In deciding an ineffective assistance of counsel claim,
the appropriate questions are whether "counsel's representation fell below an objective standard of reasonableness," and, if so, whether there is a reasonable probability that "the deficient performance prejudiced the defense."
Strickland v. Washington, 466 U.S. 668, 687, 688, 80 L. Ed. 2d 674, 104 S. Ct. 2052 (1984). In ruling on defendant's prior challenge to his sentence, I took note of Mr. Simone's acknowledgement that he probably did not make any efforts to determine whether the Mexican conviction was valid and that he should have filed some type of motion to contest the validity of the Mexican conviction. I concluded that
Mr. Simone's failure to pursue [the issue of the validity of the Mexican conviction] by appropriate inquiry into the facts and research in the law, and translation of that inquiry and research into an appropriate motion . . . is a failure which is not compatible with minimal professional standards.
784 F. Supp. at 186. This conclusion would seem to make it arguable that Mr. Simone may also have been ineffective within the meaning of the first Strickland prong in failing to pursue the issue of whether a Mexican conviction obtained without the assistance of counsel at critical phases could be used for impeachment purposes and, accordingly, advising Moskovits that, if he chose to testify, his Mexican conviction would more than likely be used for impeachment purposes.
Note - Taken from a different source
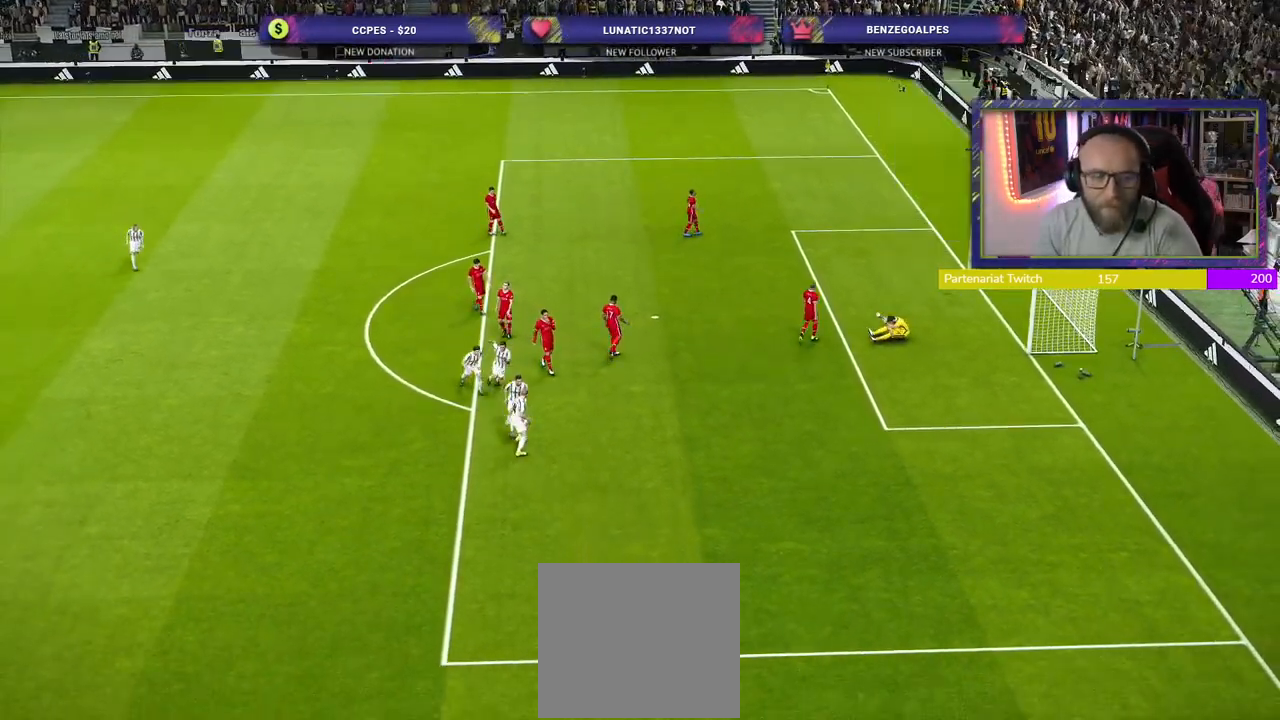
{"buttons": [], "left_stick": "center", "right_stick": "center", "events": []}
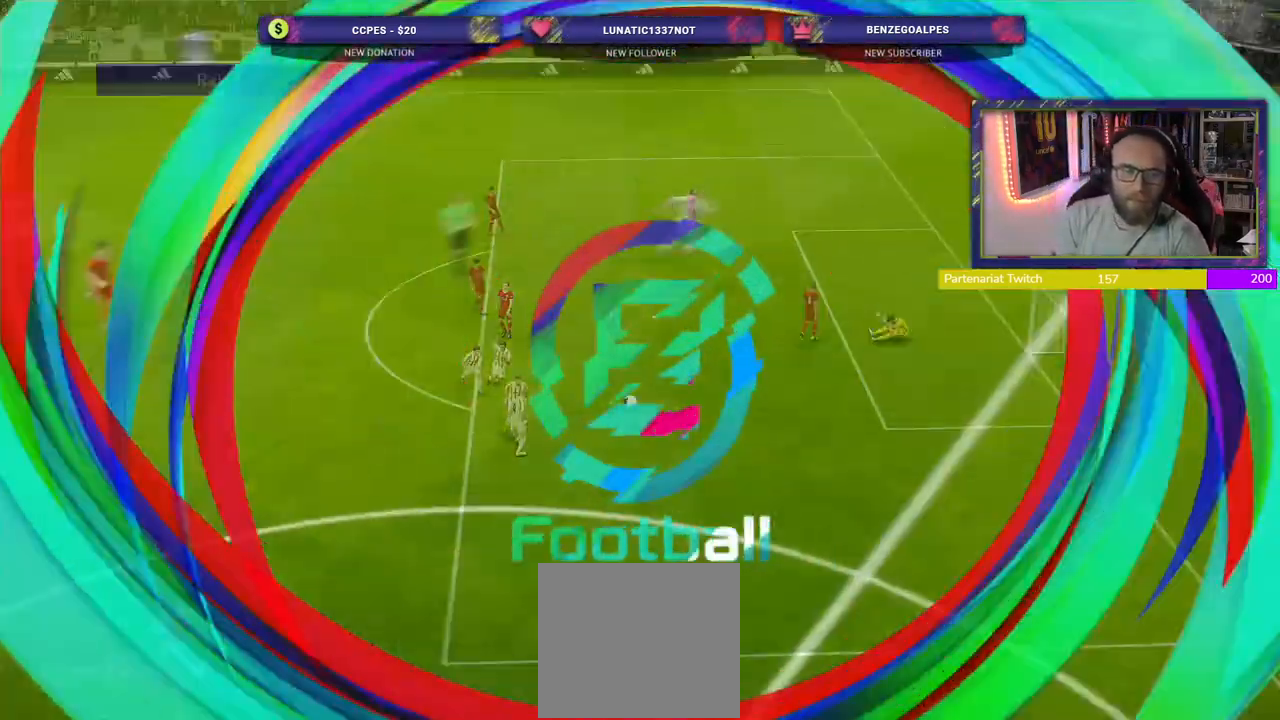
{"buttons": [], "left_stick": "center", "right_stick": "center", "events": []}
Cf. United States v. Nino, 878 F.2d 101, 105 (3d Cir. 1989) (posing the question whether a counsel's failure to apprise defendant of the deportation consequences of a guilty plea constituted ineffective assistance of counsel). At the hearing, the government will have the opportunity to demonstrate why Mr. Simone's failure to give proper advice to Moskovits about the use of his Mexican conviction for impeachment purposes was more reasonable than Mr. Simone's failure to assess the validity of that conviction at the sentencing stage.
To demonstrate a "reasonable probability" of prejudice, Moskovits, it would seem, must provide evidence sufficient to support two propositions: (1) that if Moskovits had known that he could not be impeached with a prior conviction obtained without the assistance of counsel at critical phases of the proceeding, it is reasonably probable that he would have chosen to testify; and (2) that without his trial testimony, his trial was rendered unfair and the verdict rendered suspect. As to the first proposition, Moskovits has submitted an affidavit from Mr. Simone stating that
I advised Mr. Moskovits that if he testified on his own behalf, that [the Mexican] conviction would more than likely be used for impeachment purposes.
I advised Mr. Moskovits that such evidence would have a great deal of affect [sic] on his credibility in front of the jury, and Mr. Moskovits took my advice and did not in fact testify in his own behalf.